諛左とあーちゃんは、画面越しに目を見合わせ、
互いの瞳の中に、同じ連想が浮かび上がったことを悟った。
そして、同時に口を開く。
「J だな」
『J だね』
諛左は深く、短いため息をつく。
「だとしたら……マズイな。何しろ、今、ウチには、ありがたくない客が……」
そう言いながら、諛左は隣室のドアへ目を向けた。
その向こうでは、同じように銃声を聞き付けたのだろう、
部下に何事かを命令している NO のこもった怒声が響いている。
そして、慌しく部屋を出て行く数人分の足音。
それもやがて静かになる。
AZ を掴んで、空っぽの隣室へと戻った諛左は、軽く舌打ちをした。
スラムとは異なり、この界隈は、色褪せた生活を送る人々がひしめいているとはいえ、
夜な夜な銃声が響き渡るほど治安が乱れた地域ではない。
そんな沈滞したエリア内で発砲があったということは、
所轄の警察にしてみれば、さあ殺人か、抗争か、それぐらいの勢いで色めき立つことだろう。

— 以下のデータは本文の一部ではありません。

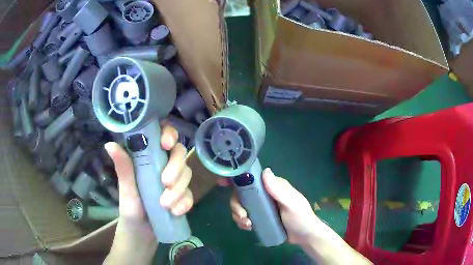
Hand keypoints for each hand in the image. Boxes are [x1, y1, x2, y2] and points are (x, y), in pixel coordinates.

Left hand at [104, 125, 192, 264]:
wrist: (142, 233)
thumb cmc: (130, 208)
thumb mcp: (126, 189)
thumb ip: (123, 167)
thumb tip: (109, 144)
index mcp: (147, 157)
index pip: (161, 135)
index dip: (168, 133)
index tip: (166, 144)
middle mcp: (163, 165)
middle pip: (179, 153)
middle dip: (176, 167)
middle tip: (166, 183)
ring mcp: (175, 180)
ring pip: (186, 173)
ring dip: (179, 189)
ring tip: (165, 205)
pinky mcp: (183, 196)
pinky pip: (191, 194)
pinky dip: (185, 203)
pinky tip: (176, 212)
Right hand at [227, 168, 319, 244]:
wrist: (304, 236)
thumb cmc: (301, 218)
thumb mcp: (291, 204)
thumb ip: (279, 190)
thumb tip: (265, 171)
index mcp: (273, 186)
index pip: (252, 177)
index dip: (237, 179)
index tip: (222, 183)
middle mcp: (266, 193)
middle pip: (242, 193)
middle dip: (237, 205)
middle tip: (242, 217)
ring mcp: (262, 206)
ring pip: (241, 205)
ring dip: (238, 214)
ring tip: (247, 225)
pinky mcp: (260, 217)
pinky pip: (245, 215)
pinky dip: (242, 221)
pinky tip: (247, 227)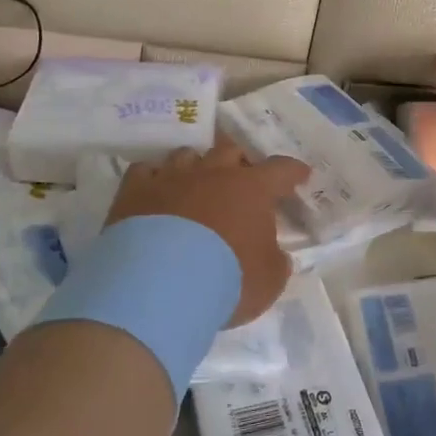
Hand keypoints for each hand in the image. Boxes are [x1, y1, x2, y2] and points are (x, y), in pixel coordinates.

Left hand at [105, 138, 309, 326]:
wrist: (160, 285)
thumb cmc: (226, 281)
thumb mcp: (268, 281)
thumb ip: (275, 262)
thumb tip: (274, 254)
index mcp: (251, 189)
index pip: (280, 170)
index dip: (292, 172)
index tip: (300, 174)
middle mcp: (212, 173)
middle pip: (230, 150)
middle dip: (239, 162)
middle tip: (241, 178)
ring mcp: (171, 177)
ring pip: (187, 155)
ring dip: (196, 167)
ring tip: (195, 185)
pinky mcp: (135, 190)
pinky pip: (145, 171)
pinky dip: (153, 179)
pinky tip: (154, 192)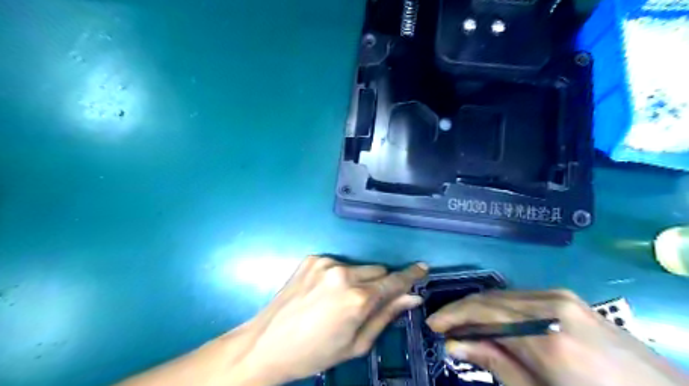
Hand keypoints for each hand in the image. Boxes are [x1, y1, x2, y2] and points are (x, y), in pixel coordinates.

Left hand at [240, 254, 428, 383]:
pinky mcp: (312, 258)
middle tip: (365, 303)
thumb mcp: (356, 343)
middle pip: (377, 270)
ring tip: (339, 300)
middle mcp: (343, 273)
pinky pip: (338, 264)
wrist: (267, 343)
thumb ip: (386, 316)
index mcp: (357, 298)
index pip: (393, 281)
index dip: (410, 275)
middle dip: (379, 284)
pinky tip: (323, 292)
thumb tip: (411, 297)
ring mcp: (325, 263)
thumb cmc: (315, 353)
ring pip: (358, 266)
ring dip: (358, 279)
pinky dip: (339, 275)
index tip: (423, 268)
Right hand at [426, 290, 688, 385]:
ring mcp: (562, 297)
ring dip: (480, 309)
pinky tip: (495, 322)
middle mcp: (551, 305)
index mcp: (546, 335)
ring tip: (465, 326)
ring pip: (504, 296)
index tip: (433, 324)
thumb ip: (497, 364)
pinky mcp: (568, 298)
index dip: (452, 316)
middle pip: (490, 299)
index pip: (483, 312)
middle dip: (463, 311)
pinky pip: (521, 298)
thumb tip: (454, 345)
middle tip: (444, 327)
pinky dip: (501, 308)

いや、警察自体の思惑はともかく、厄介なのは NO だ。
恐らくは今も、嬉々として飛び出して行ったに違いない。
何事かが起こらないか、いや、起こる筈だ、と常に期待して止まない不良刑事にとっては、
たった今聞こえた銃声は、目の前に吊るされたニンジンのようなものである。
もしも、あーちゃんと諛左が懸念している通り、
銃声が放たれた、その先に J がいるのだとしたら。
(そして、恐らく、その予想は92%の割合で当たっているに違いないが)
NO に見つかる前に、J を確保しなければならない。
でないと、この上なく面倒なことになる。
いや、それよりも。
諛左はデスクの引き出しから拳銃を取り出し、スーツの内側に納めた。
J は銃を持っていない。
「アーサー、悪いが、切るぞ」
急いた口調の諛左に、あーちゃんは画面の向こうから、
『え、ちょ、ちょっと待って、俺も……』
と言いかけたが、諛左は無視して通話スイッチを切った。
何事もなければ、後になって笑い話で済むだろう。
胸の内で、そう返事を返したが、勿論、あーちゃんには伝わっていない。
何かあるとしたら、場所は判っている。
今しがた話していた、例の空き地だ。いや、広場か。
前言撤回だ、アーサー。
J の手に負えないことも、たまにはある。
それにしても。
大股で事務所の入り口に向かいながら、
こんな時ではあるが諛左は心の内で、J に対して毒づいた。
銃を持つ相手に、もし素手で向かっているとしたら、あの女はバカだ。
あれほど慎重でいろ、と言ったのに。
揉め事が絶えない筈だ。
もう少し大人しくしていてくれれば、自分だって無駄に動かずに済むのに。
慣れているとはいえ、腹立たしい。
そう、腹が立つのだ。心配している訳じゃない。
奇妙な言い訳を自分自身に言い聞かせ、
苛立ちと、その中に若干の不安を抱きながら、諛左は事務所のドアを出た。
廊下には、突然沸いた慌しさに、何事か、という表情の千代子が立っている。
今宵、NO を溺れかけさせたコーヒーの、5杯目のカップを取りに向かう途中だろう、
トレイを手にしながら、何か問いたげな千代子に向かって、
「しばらく空けるので、留守をよろしく」
とだけ言い残し、諛左は走るに近い足取りで階段を降り、事務所を後にした……。